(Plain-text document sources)
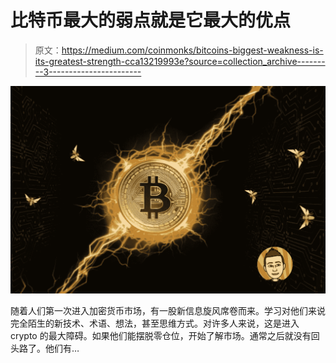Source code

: # 比特币最大的弱点就是它最大的优点

> 原文：<https://medium.com/coinmonks/bitcoins-biggest-weakness-is-its-greatest-strength-cca13219993e?source=collection_archive---------3----------------------->

![](img/bd460c584d47bdbd60842ed9076668ed.png)

随着人们第一次进入加密货币市场，有一股新信息旋风席卷而来。学习对他们来说完全陌生的新技术、术语、想法，甚至思维方式。对许多人来说，这是进入 crypto 的最大障碍。如果他们能摆脱零仓位，开始了解市场。通常之后就没有回头路了。他们有…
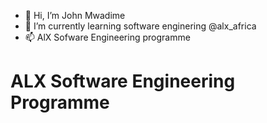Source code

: 
- 👋 Hi, I’m John Mwadime
- 🌱 I’m currently learning software enginering @alx_africa
- 📫 AlX Sofware Engineering programme

# ALX Software Engineering Programme

<!---
Scott-TechStar/alx-pre_course is a ✨ special ✨ repository because its `README.md` (this file) appears on your GitHub profile.
You can click the Preview link to take a look at your changes.
--->
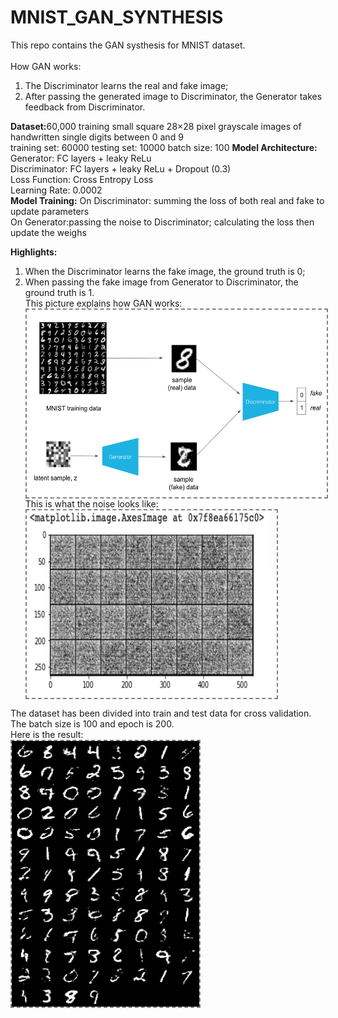 # MNIST_GAN_SYNTHESIS
This repo contains the GAN systhesis for MNIST dataset. <br>
<br>How GAN works:<br>
1. The Discriminator learns the real and fake image; <br>
2. After passing the generated image to Discriminator, the Generator takes feedback from Discriminator. <br>

<b>Dataset:</b>60,000 training small square 28×28 pixel grayscale images of handwritten single digits between 0 and 9 <br>
           training set: 60000
           testing set: 10000
           batch size: 100
<b>Model Architecture:</b> <br>
Generator: FC layers + leaky ReLu <br>
Discriminator: FC layers + leaky ReLu + Dropout (0.3) <br>
Loss Function: Cross Entropy Loss <br>
Learning Rate: 0.0002 <br>
<b>Model Training:</b>
On Discriminator: summing the loss of both real and fake to update parameters<br>
On Generator:passing the noise to Discriminator; calculating the loss then update the weighs<br>

<b> Highlights: </b><br>
1. When the Discriminator learns the fake image, the ground truth is 0;<br>
2. When passing the fake image from Generator to Discriminator, the ground truth is 1. <br>
This picture explains how GAN works:<br>
<img align='center' style="border-color:gray;border-width:2px;border-style:dashed"  src="GAN.png" width = "500px" height="300px" ></img><br>
This is what the noise looks like:<br>
<img align='center' style="border-color:gray;border-width:2px;border-style:dashed"  src="noise.png" width = "400px" height="300px" ></img>

The dataset has been divided into train and test data for cross validation. The batch size is 100 and epoch is 200. <br>
Here is the result:<br>
<img align='center' style="border-color:gray;border-width:2px;border-style:dashed"  src="sample_.png" width = "300px" height="425px" ></img>
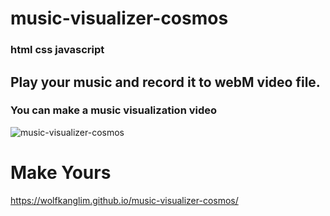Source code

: # music-visualizer-cosmos
### html css javascript
## Play your music and record it to webM video file. 
### You can make a music visualization video  
![music-visualizer-cosmos](https://user-images.githubusercontent.com/74490365/160407967-cd3fdd88-2647-49ab-988b-6620a5424a90.png)
# Make Yours
 https://wolfkanglim.github.io/music-visualizer-cosmos/
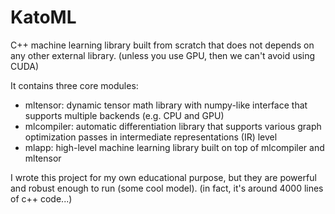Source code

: # KatoML

C++ machine learning library built from scratch that does not depends on any other external library.
(unless you use GPU, then we can't avoid using CUDA)

It contains three core modules:
* mltensor: dynamic tensor math library with numpy-like interface that supports multiple backends (e.g. CPU and GPU) 
* mlcompiler: automatic differentiation library that supports various graph optimization passes in intermediate representations (IR) level
* mlapp: high-level machine learning library built on top of mlcompiler and mltensor 

I wrote this project for my own educational purpose, but they are powerful and robust enough to run (some cool model). (in fact, it's around 4000 lines of c++ code...)
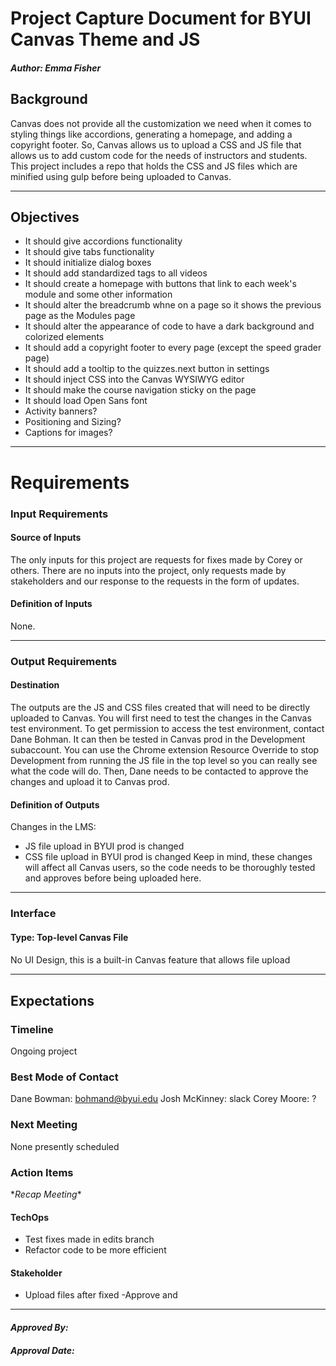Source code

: # Project Capture Document for BYUI Canvas Theme and JS
#### *Author: Emma Fisher*

## Background
Canvas does not provide all the customization we need when it comes to styling things like accordions, generating a homepage, and adding
a copyright footer. So, Canvas allows us to upload a CSS and JS file that allows us to add custom code for the needs of instructors and
students. This project includes a repo that holds the CSS and JS files which are minified using gulp before being uploaded to Canvas.

-----

## Objectives
- It should give accordions functionality
- It should give tabs functionality
- It should initialize dialog boxes
- It should add standardized tags to all videos
- It should create a homepage with buttons that link to each week's module and some other information
- It should alter the breadcrumb whne on a page so it shows the previous page as the Modules page
- It should alter the appearance of code to have a dark background and colorized elements
- It should add a copyright footer to every page (except the speed grader page)
- It should add a tooltip to the quizzes.next button in settings
- It should inject CSS into the Canvas WYSIWYG editor
- It should make the course navigation sticky on the page
- It should load Open Sans font
- Activity banners?
- Positioning and Sizing?
- Captions for images?

-----

# Requirements

### Input Requirements

#### Source of Inputs

The only inputs for this project are requests for fixes made by Corey or others. There are no inputs into the project, only requests made
by stakeholders and our response to the requests in the form of updates.

#### Definition of Inputs

None.

---

### Output Requirements
#### Destination

The outputs are the JS and CSS files created that will need to be directly uploaded to Canvas. You will first need to test the changes in
the Canvas test environment. To get permission to access the test environment, contact Dane Bohman. It can then be tested in Canvas prod
in the Development subaccount. You can use the Chrome extension Resource Override to stop Development from running the JS file in the
top level so you can really see what the code will do. Then, Dane needs to be contacted to approve the changes and upload it to Canvas
prod.

#### Definition of Outputs

Changes in the LMS:
- JS file upload in BYUI prod is changed
- CSS file upload in BYUI prod is changed
Keep in mind, these changes will affect all Canvas users, so the code needs to be thoroughly tested and approves before being uploaded
here.

---

### Interface

#### Type: Top-level Canvas File

#### 

No UI Design, this is a built-in Canvas feature that allows file upload

-----

## Expectations

### Timeline
Ongoing project

### Best Mode of Contact
Dane Bowman: bohmand@byui.edu
Josh McKinney: slack
Corey Moore: ?

### Next Meeting
None presently scheduled

### Action Items
\**Recap Meeting*\*
#### TechOps
- Test fixes made in edits branch
- Refactor code to be more efficient

#### Stakeholder
- Upload files after fixed
-Approve and

-----

#### *Approved By:* 
#### *Approval Date:*
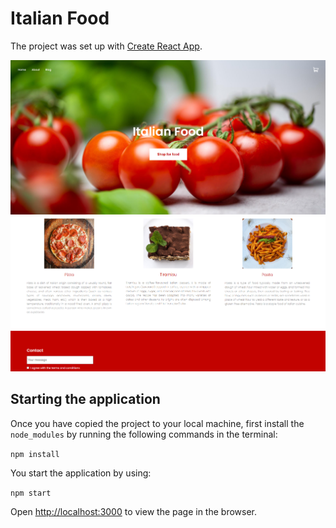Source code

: # Italian Food

The project was set up with [Create React App](https://github.com/facebook/create-react-app).

![Screenshot eindresultaat](src/assets/printscreen01.png)
![Screenshot eindresultaat](src/assets/printscreen02.png)

## Starting the application

Once you have copied the project to your local machine, first install the `node_modules` by running the following commands in the terminal:

`npm install`

You start the application by using:

`npm start`

Open [http://localhost:3000](http://localhost:3000) to view the page in the browser.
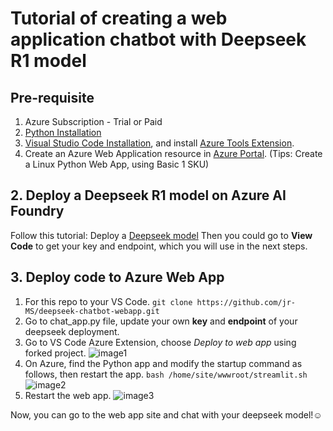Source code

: # Tutorial of creating a web application chatbot with Deepseek R1 model
## Pre-requisite
1. Azure Subscription - Trial or Paid
2. [Python Installation](https://www.python.org/downloads/) 
3. [Visual Studio Code Installation](https://code.visualstudio.com/download), and install [Azure Tools Extension](https://marketplace.visualstudio.com/items?itemName=ms-vscode.vscode-node-azure-pack).
4. Create an Azure Web Application resource in [Azure Portal](https://ms.portal.azure.com/#create/Microsoft.WebSite). (Tips: Create a Linux Python Web App, using Basic 1 SKU)

## 2. Deploy a Deepseek R1 model on Azure AI Foundry
Follow this tutorial: Deploy a [Deepseek model](https://learn.microsoft.com/en-us/azure/ai-studio/how-to/deploy-models-serverless?tabs=azure-ai-studio)
Then you could go to **View Code** to get your key and endpoint, which you will use in the next steps.

## 3. Deploy code to Azure Web App
1. For this repo to your VS Code.
   `git clone https://github.com/jr-MS/deepseek-chatbot-webapp.git`
2. Go to chat_app.py file, update your own **key** and **endpoint** of your deepseek deployment.
3. Go to VS Code Azure Extension, choose *Deploy to web app* using forked project.
![image1](../deepseek-chatbot-webapp/images/deploy.png)
4. On Azure, find the Python app and modify the startup command as follows, then restart the app.
   `bash /home/site/wwwroot/streamlit.sh`
![image2](../deepseek-chatbot-webapp/images/start-up.png)
5. Restart the web app.
![image3](../deepseek-chatbot-webapp/images/restart-web-app.png)


Now, you can go to the web app site and chat with your deepseek model!☺️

#### Try it
The records above, minus their pictures, are to be returned verbatim.

#### Exercise output
Source code

: # 比特币最大的弱点就是它最大的优点

> 原文：<https://medium.com/coinmonks/bitcoins-biggest-weakness-is-its-greatest-strength-cca13219993e?source=collection_archive---------3----------------------->

![](img/bd460c584d47bdbd60842ed9076668ed.png)

随着人们第一次进入加密货币市场，有一股新信息旋风席卷而来。学习对他们来说完全陌生的新技术、术语、想法，甚至思维方式。对许多人来说，这是进入 crypto 的最大障碍。如果他们能摆脱零仓位，开始了解市场。通常之后就没有回头路了。他们有…
Source code

: 
- 👋 Hi, I’m John Mwadime
- 🌱 I’m currently learning software enginering @alx_africa
- 📫 AlX Sofware Engineering programme

# ALX Software Engineering Programme

<!---
Scott-TechStar/alx-pre_course is a ✨ special ✨ repository because its `README.md` (this file) appears on your GitHub profile.
You can click the Preview link to take a look at your changes.
--->
 # MNIST_GAN_SYNTHESIS
This repo contains the GAN systhesis for MNIST dataset. <br>
<br>How GAN works:<br>
1. The Discriminator learns the real and fake image; <br>
2. After passing the generated image to Discriminator, the Generator takes feedback from Discriminator. <br>

<b>Dataset:</b>60,000 training small square 28×28 pixel grayscale images of handwritten single digits between 0 and 9 <br>
           training set: 60000
           testing set: 10000
           batch size: 100
<b>Model Architecture:</b> <br>
Generator: FC layers + leaky ReLu <br>
Discriminator: FC layers + leaky ReLu + Dropout (0.3) <br>
Loss Function: Cross Entropy Loss <br>
Learning Rate: 0.0002 <br>
<b>Model Training:</b>
On Discriminator: summing the loss of both real and fake to update parameters<br>
On Generator:passing the noise to Discriminator; calculating the loss then update the weighs<br>

<b> Highlights: </b><br>
1. When the Discriminator learns the fake image, the ground truth is 0;<br>
2. When passing the fake image from Generator to Discriminator, the ground truth is 1. <br>
This picture explains how GAN works:<br>
<img align='center' style="border-color:gray;border-width:2px;border-style:dashed"  src="GAN.png" width = "500px" height="300px" ></img><br>
This is what the noise looks like:<br>
<img align='center' style="border-color:gray;border-width:2px;border-style:dashed"  src="noise.png" width = "400px" height="300px" ></img>

The dataset has been divided into train and test data for cross validation. The batch size is 100 and epoch is 200. <br>
Here is the result:<br>
<img align='center' style="border-color:gray;border-width:2px;border-style:dashed"  src="sample_.png" width = "300px" height="425px" ></img>
Source code

: # music-visualizer-cosmos
### html css javascript
## Play your music and record it to webM video file. 
### You can make a music visualization video  
![music-visualizer-cosmos](https://user-images.githubusercontent.com/74490365/160407967-cd3fdd88-2647-49ab-988b-6620a5424a90.png)
# Make Yours
 https://wolfkanglim.github.io/music-visualizer-cosmos/
Source code

: # KatoML

C++ machine learning library built from scratch that does not depends on any other external library.
(unless you use GPU, then we can't avoid using CUDA)

It contains three core modules:
* mltensor: dynamic tensor math library with numpy-like interface that supports multiple backends (e.g. CPU and GPU) 
* mlcompiler: automatic differentiation library that supports various graph optimization passes in intermediate representations (IR) level
* mlapp: high-level machine learning library built on top of mlcompiler and mltensor 

I wrote this project for my own educational purpose, but they are powerful and robust enough to run (some cool model). (in fact, it's around 4000 lines of c++ code...)
Source code

: # Project Capture Document for BYUI Canvas Theme and JS
#### *Author: Emma Fisher*

## Background
Canvas does not provide all the customization we need when it comes to styling things like accordions, generating a homepage, and adding
a copyright footer. So, Canvas allows us to upload a CSS and JS file that allows us to add custom code for the needs of instructors and
students. This project includes a repo that holds the CSS and JS files which are minified using gulp before being uploaded to Canvas.

-----

## Objectives
- It should give accordions functionality
- It should give tabs functionality
- It should initialize dialog boxes
- It should add standardized tags to all videos
- It should create a homepage with buttons that link to each week's module and some other information
- It should alter the breadcrumb whne on a page so it shows the previous page as the Modules page
- It should alter the appearance of code to have a dark background and colorized elements
- It should add a copyright footer to every page (except the speed grader page)
- It should add a tooltip to the quizzes.next button in settings
- It should inject CSS into the Canvas WYSIWYG editor
- It should make the course navigation sticky on the page
- It should load Open Sans font
- Activity banners?
- Positioning and Sizing?
- Captions for images?

-----

# Requirements

### Input Requirements

#### Source of Inputs

The only inputs for this project are requests for fixes made by Corey or others. There are no inputs into the project, only requests made
by stakeholders and our response to the requests in the form of updates.

#### Definition of Inputs

None.

---

### Output Requirements
#### Destination

The outputs are the JS and CSS files created that will need to be directly uploaded to Canvas. You will first need to test the changes in
the Canvas test environment. To get permission to access the test environment, contact Dane Bohman. It can then be tested in Canvas prod
in the Development subaccount. You can use the Chrome extension Resource Override to stop Development from running the JS file in the
top level so you can really see what the code will do. Then, Dane needs to be contacted to approve the changes and upload it to Canvas
prod.

#### Definition of Outputs

Changes in the LMS:
- JS file upload in BYUI prod is changed
- CSS file upload in BYUI prod is changed
Keep in mind, these changes will affect all Canvas users, so the code needs to be thoroughly tested and approves before being uploaded
here.

---

### Interface

#### Type: Top-level Canvas File

#### 

No UI Design, this is a built-in Canvas feature that allows file upload

-----

## Expectations

### Timeline
Ongoing project

### Best Mode of Contact
Dane Bowman: bohmand@byui.edu
Josh McKinney: slack
Corey Moore: ?

### Next Meeting
None presently scheduled

### Action Items
\**Recap Meeting*\*
#### TechOps
- Test fixes made in edits branch
- Refactor code to be more efficient

#### Stakeholder
- Upload files after fixed
-Approve and

-----

#### *Approved By:* 
#### *Approval Date:*
Source code

: # Italian Food

The project was set up with [Create React App](https://github.com/facebook/create-react-app).

![Screenshot eindresultaat](src/assets/printscreen01.png)
![Screenshot eindresultaat](src/assets/printscreen02.png)

## Starting the application

Once you have copied the project to your local machine, first install the `node_modules` by running the following commands in the terminal:

`npm install`

You start the application by using:

`npm start`

Open [http://localhost:3000](http://localhost:3000) to view the page in the browser.
Source code

: # Tutorial of creating a web application chatbot with Deepseek R1 model
## Pre-requisite
1. Azure Subscription - Trial or Paid
2. [Python Installation](https://www.python.org/downloads/) 
3. [Visual Studio Code Installation](https://code.visualstudio.com/download), and install [Azure Tools Extension](https://marketplace.visualstudio.com/items?itemName=ms-vscode.vscode-node-azure-pack).
4. Create an Azure Web Application resource in [Azure Portal](https://ms.portal.azure.com/#create/Microsoft.WebSite). (Tips: Create a Linux Python Web App, using Basic 1 SKU)

## 2. Deploy a Deepseek R1 model on Azure AI Foundry
Follow this tutorial: Deploy a [Deepseek model](https://learn.microsoft.com/en-us/azure/ai-studio/how-to/deploy-models-serverless?tabs=azure-ai-studio)
Then you could go to **View Code** to get your key and endpoint, which you will use in the next steps.

## 3. Deploy code to Azure Web App
1. For this repo to your VS Code.
   `git clone https://github.com/jr-MS/deepseek-chatbot-webapp.git`
2. Go to chat_app.py file, update your own **key** and **endpoint** of your deepseek deployment.
3. Go to VS Code Azure Extension, choose *Deploy to web app* using forked project.
![image1](../deepseek-chatbot-webapp/images/deploy.png)
4. On Azure, find the Python app and modify the startup command as follows, then restart the app.
   `bash /home/site/wwwroot/streamlit.sh`
![image2](../deepseek-chatbot-webapp/images/start-up.png)
5. Restart the web app.
![image3](../deepseek-chatbot-webapp/images/restart-web-app.png)


Now, you can go to the web app site and chat with your deepseek model!☺️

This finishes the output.